La liberación en menos de 24 horas del motochorro que asaltó a las turistas griegas reflotó las críticas a la Justicia respecto a la denominada «puerta giratoria». En medio de este panorama, el oficialismo impulsa dos iniciativas para limitar las excarcelaciones y condenar a los delincuentes en tiempo récord.

Una de ellas es impulsada por el Ministerio de Seguridad y prevé la reforma en tres artículos (316, 317 y 318) del Código Procesal Penal, que determinan las condiciones para las excarcelaciones y la exenciones de prisión, facultad exclusiva que tienen los jueces.

La otra es un proyecto de ley que presentó el diputado radical Luis Petri, vicepresidente 2° de la Cámara baja, para modificar el Código Penal e incrementar las penas, elevando los mínimos a 4 años, de forma tal de impedir las excarcelaciones y principalmente la posibilidad de que los delincuentes se puedan someter a la suspensión del juicio a prueba (probation).

En febrero, la Procuración General de la Nación ordenó a los fiscales limitar los beneficios que pueden obtener quienes cometen determinada clase de delitos públicos, como los robos callejeros.

Mediante la resolución 13/2019, el procurador Eduardo Casal instruyó a los funcionarios judiciales a su cargo que al momento de expedirse sobre «la procedencia de la suspensión del proceso a prueba, ponderen las circunstancias concretas del hecho» para actuar «en defensa de la legalidad y los intereses generales de la sociedad».

La ministra de Seguridad de la Nación, Patricia Bullrich, reconoció que se está trabajando para realizar dichas modificaciones y «tener una mirada más restrictiva respecto de las excarcelaciones». En declaraciones a radio Mitre, la funcionaria advirtió que «la Argentina tiene causales de excarcelación muy amplias. Y si bien hemos mejorado mucho porque cuando hay flagrancia el delito es juzgado, las causales de excarcelación hay que restringirlas más a los delitos de violencia que generan conmoción social».

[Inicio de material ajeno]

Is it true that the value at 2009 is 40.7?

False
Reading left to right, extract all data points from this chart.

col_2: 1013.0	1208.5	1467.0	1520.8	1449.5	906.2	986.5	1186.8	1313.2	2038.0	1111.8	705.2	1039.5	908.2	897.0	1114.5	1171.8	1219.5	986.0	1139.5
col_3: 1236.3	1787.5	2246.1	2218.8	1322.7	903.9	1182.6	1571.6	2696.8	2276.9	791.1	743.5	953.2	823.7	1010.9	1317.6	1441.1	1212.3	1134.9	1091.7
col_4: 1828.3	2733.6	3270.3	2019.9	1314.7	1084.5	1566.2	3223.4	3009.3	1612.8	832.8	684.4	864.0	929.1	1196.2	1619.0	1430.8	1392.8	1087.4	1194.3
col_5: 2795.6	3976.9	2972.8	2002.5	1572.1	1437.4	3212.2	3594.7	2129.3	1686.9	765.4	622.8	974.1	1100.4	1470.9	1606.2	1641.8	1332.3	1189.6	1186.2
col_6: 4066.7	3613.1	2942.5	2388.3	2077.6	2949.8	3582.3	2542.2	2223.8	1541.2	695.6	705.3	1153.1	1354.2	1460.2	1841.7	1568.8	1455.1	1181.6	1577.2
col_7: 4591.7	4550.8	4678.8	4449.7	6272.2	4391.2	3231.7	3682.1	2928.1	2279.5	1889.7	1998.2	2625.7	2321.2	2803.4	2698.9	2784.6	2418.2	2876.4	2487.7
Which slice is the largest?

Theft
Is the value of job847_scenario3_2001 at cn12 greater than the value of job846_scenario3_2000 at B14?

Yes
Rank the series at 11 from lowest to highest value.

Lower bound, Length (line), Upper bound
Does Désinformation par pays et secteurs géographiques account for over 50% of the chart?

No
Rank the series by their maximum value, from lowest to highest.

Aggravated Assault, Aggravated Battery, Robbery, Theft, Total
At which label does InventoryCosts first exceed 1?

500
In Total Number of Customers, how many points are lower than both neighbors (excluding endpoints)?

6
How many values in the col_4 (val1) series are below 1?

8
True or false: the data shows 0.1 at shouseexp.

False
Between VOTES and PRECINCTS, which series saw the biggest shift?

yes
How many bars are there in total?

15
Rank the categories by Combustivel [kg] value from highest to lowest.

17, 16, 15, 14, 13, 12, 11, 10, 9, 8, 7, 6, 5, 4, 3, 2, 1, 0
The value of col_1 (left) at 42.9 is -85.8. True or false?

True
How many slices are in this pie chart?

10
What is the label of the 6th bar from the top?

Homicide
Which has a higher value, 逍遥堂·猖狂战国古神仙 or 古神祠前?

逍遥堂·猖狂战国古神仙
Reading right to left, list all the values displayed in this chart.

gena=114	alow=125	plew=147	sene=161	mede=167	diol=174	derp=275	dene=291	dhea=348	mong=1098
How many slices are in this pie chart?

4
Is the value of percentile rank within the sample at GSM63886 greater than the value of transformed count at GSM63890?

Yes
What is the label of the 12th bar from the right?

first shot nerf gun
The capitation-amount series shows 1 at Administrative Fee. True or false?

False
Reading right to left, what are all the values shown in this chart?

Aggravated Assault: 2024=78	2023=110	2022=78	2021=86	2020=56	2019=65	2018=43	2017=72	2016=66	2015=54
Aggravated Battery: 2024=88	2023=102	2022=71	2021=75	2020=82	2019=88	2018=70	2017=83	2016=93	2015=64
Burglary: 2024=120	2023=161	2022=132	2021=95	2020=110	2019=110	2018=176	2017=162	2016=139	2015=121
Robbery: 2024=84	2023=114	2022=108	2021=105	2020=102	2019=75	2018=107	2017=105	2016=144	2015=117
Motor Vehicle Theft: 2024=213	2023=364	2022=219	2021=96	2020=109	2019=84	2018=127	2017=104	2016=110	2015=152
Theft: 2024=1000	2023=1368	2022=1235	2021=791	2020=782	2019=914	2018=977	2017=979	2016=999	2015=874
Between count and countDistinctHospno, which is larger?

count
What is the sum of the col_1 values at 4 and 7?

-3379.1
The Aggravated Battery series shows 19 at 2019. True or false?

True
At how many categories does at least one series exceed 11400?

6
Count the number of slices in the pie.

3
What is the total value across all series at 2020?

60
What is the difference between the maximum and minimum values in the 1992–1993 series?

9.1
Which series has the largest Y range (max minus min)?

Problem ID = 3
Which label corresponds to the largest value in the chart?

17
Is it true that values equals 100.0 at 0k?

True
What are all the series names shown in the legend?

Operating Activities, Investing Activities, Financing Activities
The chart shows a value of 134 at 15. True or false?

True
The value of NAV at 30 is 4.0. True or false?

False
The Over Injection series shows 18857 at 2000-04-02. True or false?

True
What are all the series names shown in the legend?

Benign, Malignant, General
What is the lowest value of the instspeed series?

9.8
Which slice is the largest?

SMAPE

La funcionaria recordó cuando se discutió en el Congreso de la Nación el Código Procesal Penal que empezó a regir hace poco, «el kirchnerismo tenía la mirada de excarcelar todo». «Se votó una mirada de las excarcelaciones absolutamente a favor del delincuente y no de las víctimas y la sociedad», enfatizó.

Bullrich destacó que cuando asumieron el Gobierno se hicieron pequeños cambios pero «no había votos para esto». Por eso, reiteró que «es importante insistir en que no puede haber excarcelaciones automáticas para todos los casos».

Entre los cambios que impulsan, la ministra pidió también desformalizar la justicia y puso como ejemplo el caso del matrimonio griego. «Los turistas no habían hecho la denuncia pero había delito. Además se sumó otra mujer a la que también había asaltado el mismo sujeto. Nosotros proponemos que la reiteración de delitos, aunque no haya condena, implique una conducta distinta para el juez en su valoración y no los deje libres».

«Hay herramientas para hacer una consideración menos lineal de lo que está pasando y ponerse del lado de la víctima. Es necesario generar un cambio en nuestras cabezas, en nuestra cultura, que nos lleven a poner como objetivo la defensa de la sociedad y de la víctima y no de los delincuentes», concluyó Bullrich.

El proyecto de Petri propone también incorporar al artículo 163 del Código Penal (con penas de uno a seis años) la tipificación del «motochorro» como: «Cuando el hurto se cometiere utilizando una motocicleta, automotor u otra vehículo».

Además, incluye la inhabilitación especial de hasta 10 años y en caso de ser reincidentes perpetua para conducir vehículo motorizados. Según datos oficiales revelados por el legislador, casi en un 99% de los casos se utilizan motos robadas y cuando son aprehendidos a los delincuentes se los termina juzgando por el delito de encubrimiento. Por eso, también se propone incrementar las penas en ese tipo de delitos además de desalentar que se roben motos.